Elasticsearch-5: Aggregation based on query without per-doc results?


(James Green) #1

We have an application that is essentially a reporting tool. It is interested in aggregate data, not individual documents.

The queries involved are along the lines of:

{body: { query: { bool (...) }, size: 1, aggregations: { name: { (...), size: 2000}}}}

Two questions:

  1. I've been unable to tell the server that I don't want any non-aggregate documents to come back so I have to accept one back (hence size:1). As I am only interested in the aggregation results, this feels like a hack - is there a better way of limiting the scope of my aggregation search and thus avoiding having matched documents returned?

  2. My application expects the aggregation results to be returned in full. In our case it's unlikely to result in more than 2,000 documents so I've set this as the size however this too feels like a hack. Is there a better way?

Thanks,
James


(Christoph) #2

This is odd, whats wrong with ommiting the "query" part and setting the size to 0 if you don't want any search hits? I might be misunderstanding the question though.

What kind of aggregation result is this? As far as I know the size parameters in aggregations are specific to the kind of aggregation you are using (e.g. terms)


(James Green) #3

The query limits the aggregation to the documents of interest (a where clause, if you will). For instance, those within a particular time range.

Using size: 0 results in an error that the value must be a positive integer.

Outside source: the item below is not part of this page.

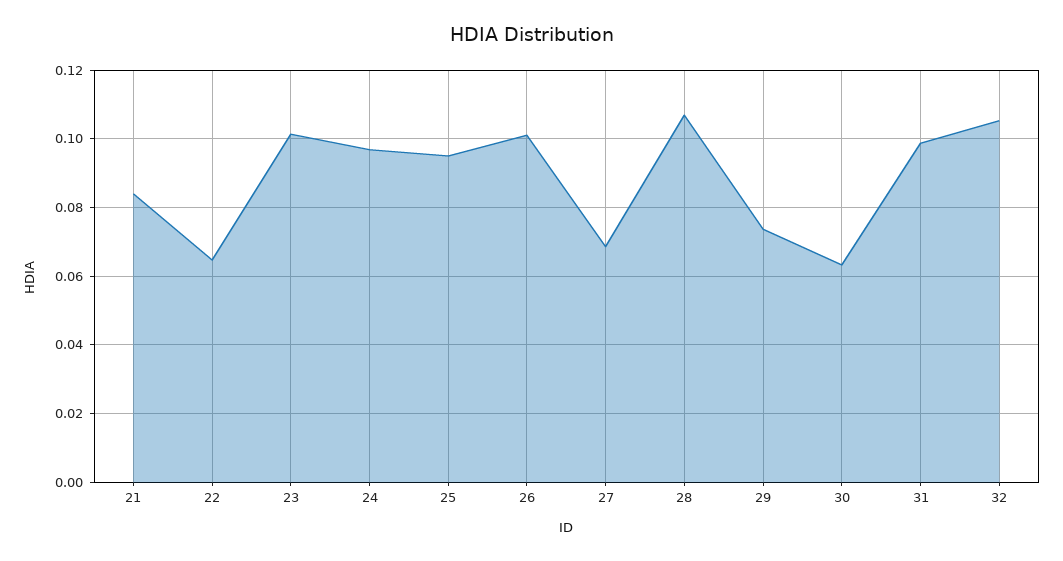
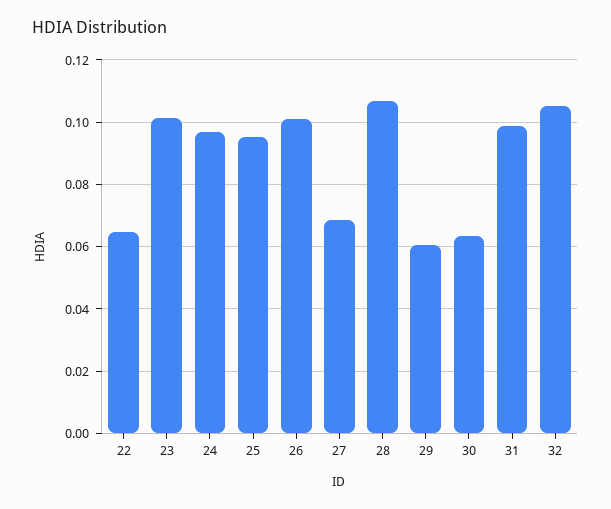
21: 0.084 -> none
29: 0.074 -> 0.06

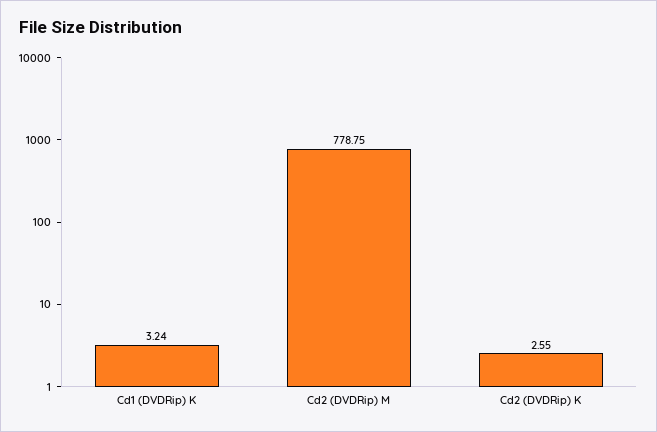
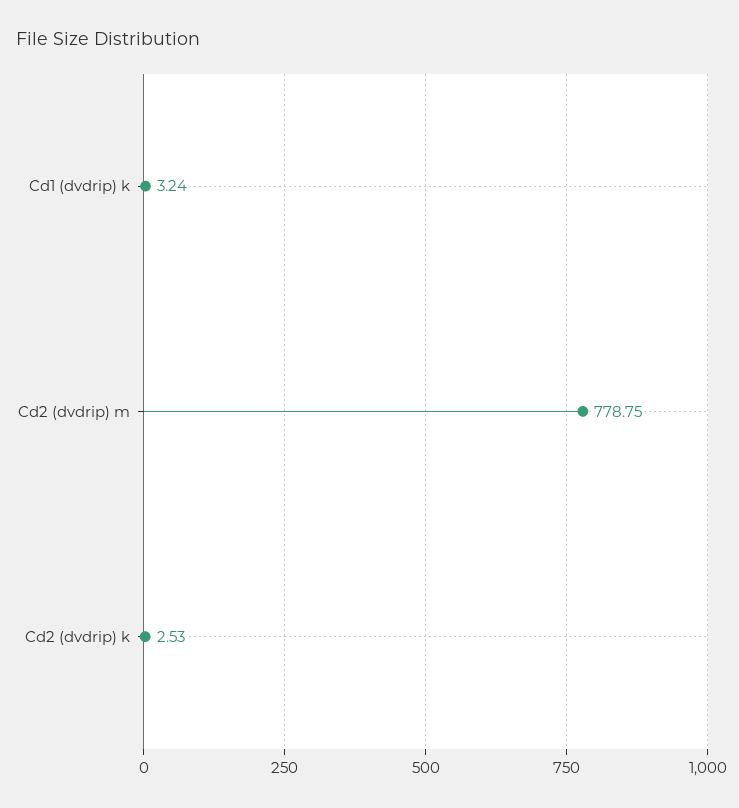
Cd2 (DVDRip) K: 2.55 -> 2.53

I have a date_histogram and aggregations including terms, cardinality and sum. The terms ones are bounded with a size after we discovered that without this parameter only the first ten results would be returned.


(Christoph) #4

Thats the odd part. It shouldn't do that. You are essentially scoping your aggregation as described here. Setting a size of 0 to omitt the seach results while still having a query to scope the aggregation is the normal thing to do here. Please check those examples, maybe you can spot the difference.

Yes, you explicitely need to set the size for the terms aggregation since it will also affect the way the aggregation is computed as explained here.


(system) #5

This topic was automatically closed 28 days after the last reply. New replies are no longer allowed.